● Task
Gather every line of the records that contains the word "copies" and list those lines.

Saved data entries:
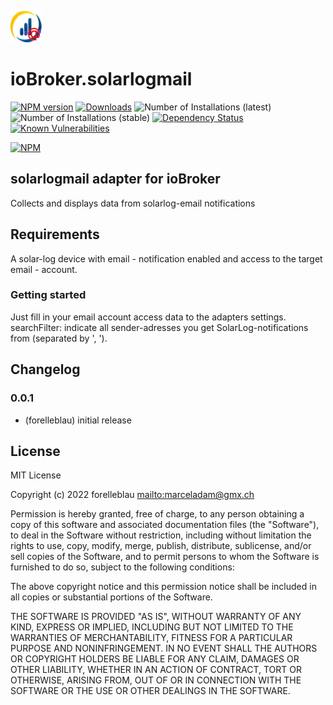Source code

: ![Logo](admin/solarlogmail.png)

# ioBroker.solarlogmail

[![NPM version](http://img.shields.io/npm/v/iobroker.solarlogmail.svg)](https://www.npmjs.com/package/iobroker.solarlogmail)
[![Downloads](https://img.shields.io/npm/dm/iobroker.solarlogmail.svg)](https://www.npmjs.com/package/iobroker.solarlogmail)
![Number of Installations (latest)](http://iobroker.live/badges/solarlogmail-installed.svg)
![Number of Installations (stable)](http://iobroker.live/badges/solarlogmail-stable.svg)
[![Dependency Status](https://img.shields.io/david/forelleblau/iobroker.solarlogmail.svg)](https://david-dm.org/forelleblau/iobroker.solarlogmail)
[![Known Vulnerabilities](https://snyk.io/test/github/forelleblau/ioBroker.solarlogmail/badge.svg)](https://snyk.io/test/github/forelleblau/ioBroker.solarlogmail)

[![NPM](https://nodei.co/npm/iobroker.solarlogmail.png?downloads=true)](https://nodei.co/npm/iobroker.solarlogmail/)

## solarlogmail adapter for ioBroker

Collects and displays data from solarlog-email notifications

## Requirements

A solar-log device with email - notification enabled and access to the target email - account.

### Getting started

Just fill in your email account access data to the adapters settings.
searchFilter: indicate all sender-adresses you get SolarLog-notifications from (separated by ', ').

## Changelog

### 0.0.1

-   (forelleblau) initial release

## License

MIT License

Copyright (c) 2022 forelleblau <mailto:marceladam@gmx.ch>

Permission is hereby granted, free of charge, to any person obtaining a copy
of this software and associated documentation files (the "Software"), to deal
in the Software without restriction, including without limitation the rights
to use, copy, modify, merge, publish, distribute, sublicense, and/or sell
copies of the Software, and to permit persons to whom the Software is
furnished to do so, subject to the following conditions:

The above copyright notice and this permission notice shall be included in all
copies or substantial portions of the Software.

THE SOFTWARE IS PROVIDED "AS IS", WITHOUT WARRANTY OF ANY KIND, EXPRESS OR
IMPLIED, INCLUDING BUT NOT LIMITED TO THE WARRANTIES OF MERCHANTABILITY,
FITNESS FOR A PARTICULAR PURPOSE AND NONINFRINGEMENT. IN NO EVENT SHALL THE
AUTHORS OR COPYRIGHT HOLDERS BE LIABLE FOR ANY CLAIM, DAMAGES OR OTHER
LIABILITY, WHETHER IN AN ACTION OF CONTRACT, TORT OR OTHERWISE, ARISING FROM,
OUT OF OR IN CONNECTION WITH THE SOFTWARE OR THE USE OR OTHER DEALINGS IN THE
SOFTWARE.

● Your solution
copies of the Software, and to permit persons to whom the Software is
copies or substantial portions of the Software.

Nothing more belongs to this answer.